Records from a dataset:
┌──

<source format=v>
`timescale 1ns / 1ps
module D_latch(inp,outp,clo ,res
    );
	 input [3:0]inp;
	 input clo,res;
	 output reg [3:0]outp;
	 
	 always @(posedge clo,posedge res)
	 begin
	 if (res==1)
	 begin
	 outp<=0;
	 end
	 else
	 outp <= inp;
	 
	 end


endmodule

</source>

└──
┌──

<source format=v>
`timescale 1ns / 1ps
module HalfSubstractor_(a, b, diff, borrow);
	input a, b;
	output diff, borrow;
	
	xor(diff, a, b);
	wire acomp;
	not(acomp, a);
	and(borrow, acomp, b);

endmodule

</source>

└──

• [What to work on]
Lines that hold the word "diff" are the ones to copy from the entries above.

• [Solution]
module HalfSubstractor_(a, b, diff, borrow);
	output diff, borrow;
	xor(diff, a, b);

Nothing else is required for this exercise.